▶ **ASSIGNMENT**
In the entries below, copy the lines from the one containing "Baixe o aplicativo, já disponível na" through the one containing "www.crecisp.gov.br", both included.

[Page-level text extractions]

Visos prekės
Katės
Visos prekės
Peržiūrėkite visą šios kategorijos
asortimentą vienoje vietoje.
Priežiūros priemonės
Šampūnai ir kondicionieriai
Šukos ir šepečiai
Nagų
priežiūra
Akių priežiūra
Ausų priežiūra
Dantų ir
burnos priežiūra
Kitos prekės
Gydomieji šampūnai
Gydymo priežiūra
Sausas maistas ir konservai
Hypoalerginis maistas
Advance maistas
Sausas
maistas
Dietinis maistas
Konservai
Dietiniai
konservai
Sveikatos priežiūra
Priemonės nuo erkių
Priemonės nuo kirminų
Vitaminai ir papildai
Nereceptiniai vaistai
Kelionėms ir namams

--

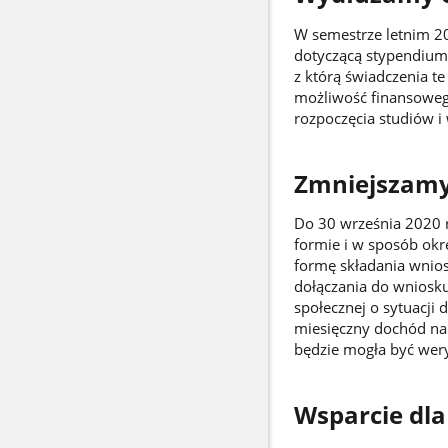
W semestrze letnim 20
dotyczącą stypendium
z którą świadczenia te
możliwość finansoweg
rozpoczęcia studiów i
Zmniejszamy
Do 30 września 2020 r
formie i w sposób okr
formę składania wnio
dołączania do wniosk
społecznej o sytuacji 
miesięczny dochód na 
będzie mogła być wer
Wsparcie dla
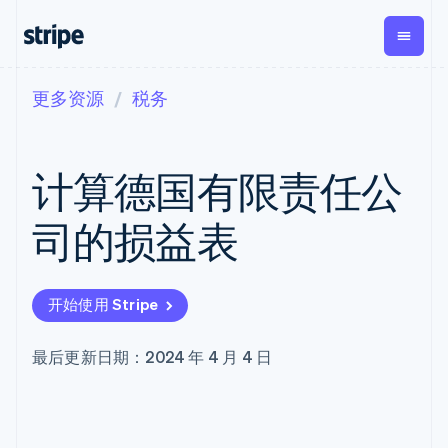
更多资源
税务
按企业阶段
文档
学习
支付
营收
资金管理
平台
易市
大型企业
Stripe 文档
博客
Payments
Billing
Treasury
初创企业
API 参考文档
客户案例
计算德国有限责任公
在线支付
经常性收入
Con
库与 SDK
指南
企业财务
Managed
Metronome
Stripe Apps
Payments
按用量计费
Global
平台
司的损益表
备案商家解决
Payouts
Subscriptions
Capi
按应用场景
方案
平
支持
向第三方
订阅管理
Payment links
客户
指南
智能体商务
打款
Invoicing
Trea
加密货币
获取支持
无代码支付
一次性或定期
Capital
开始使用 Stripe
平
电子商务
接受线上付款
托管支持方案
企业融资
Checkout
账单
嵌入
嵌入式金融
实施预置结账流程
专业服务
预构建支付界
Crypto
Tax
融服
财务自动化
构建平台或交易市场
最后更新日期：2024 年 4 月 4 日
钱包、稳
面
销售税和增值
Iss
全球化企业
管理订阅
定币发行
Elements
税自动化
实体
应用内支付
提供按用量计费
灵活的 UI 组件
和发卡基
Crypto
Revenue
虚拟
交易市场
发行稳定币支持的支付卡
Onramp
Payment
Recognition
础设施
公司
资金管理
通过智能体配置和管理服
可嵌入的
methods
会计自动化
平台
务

...

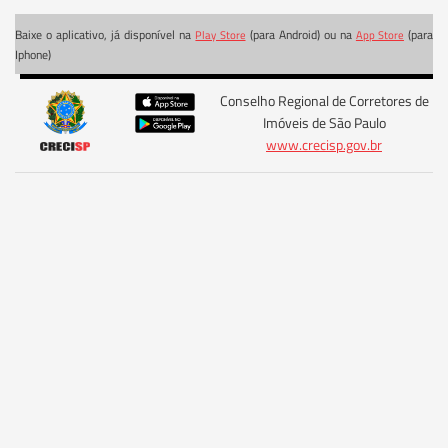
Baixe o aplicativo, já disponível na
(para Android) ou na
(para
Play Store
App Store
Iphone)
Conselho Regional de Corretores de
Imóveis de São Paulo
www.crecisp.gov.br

▶ **SOLVED EXERCISE**
Baixe o aplicativo, já disponível na
(para Android) ou na
(para
Play Store
App Store
Iphone)
Conselho Regional de Corretores de
Imóveis de São Paulo
www.crecisp.gov.br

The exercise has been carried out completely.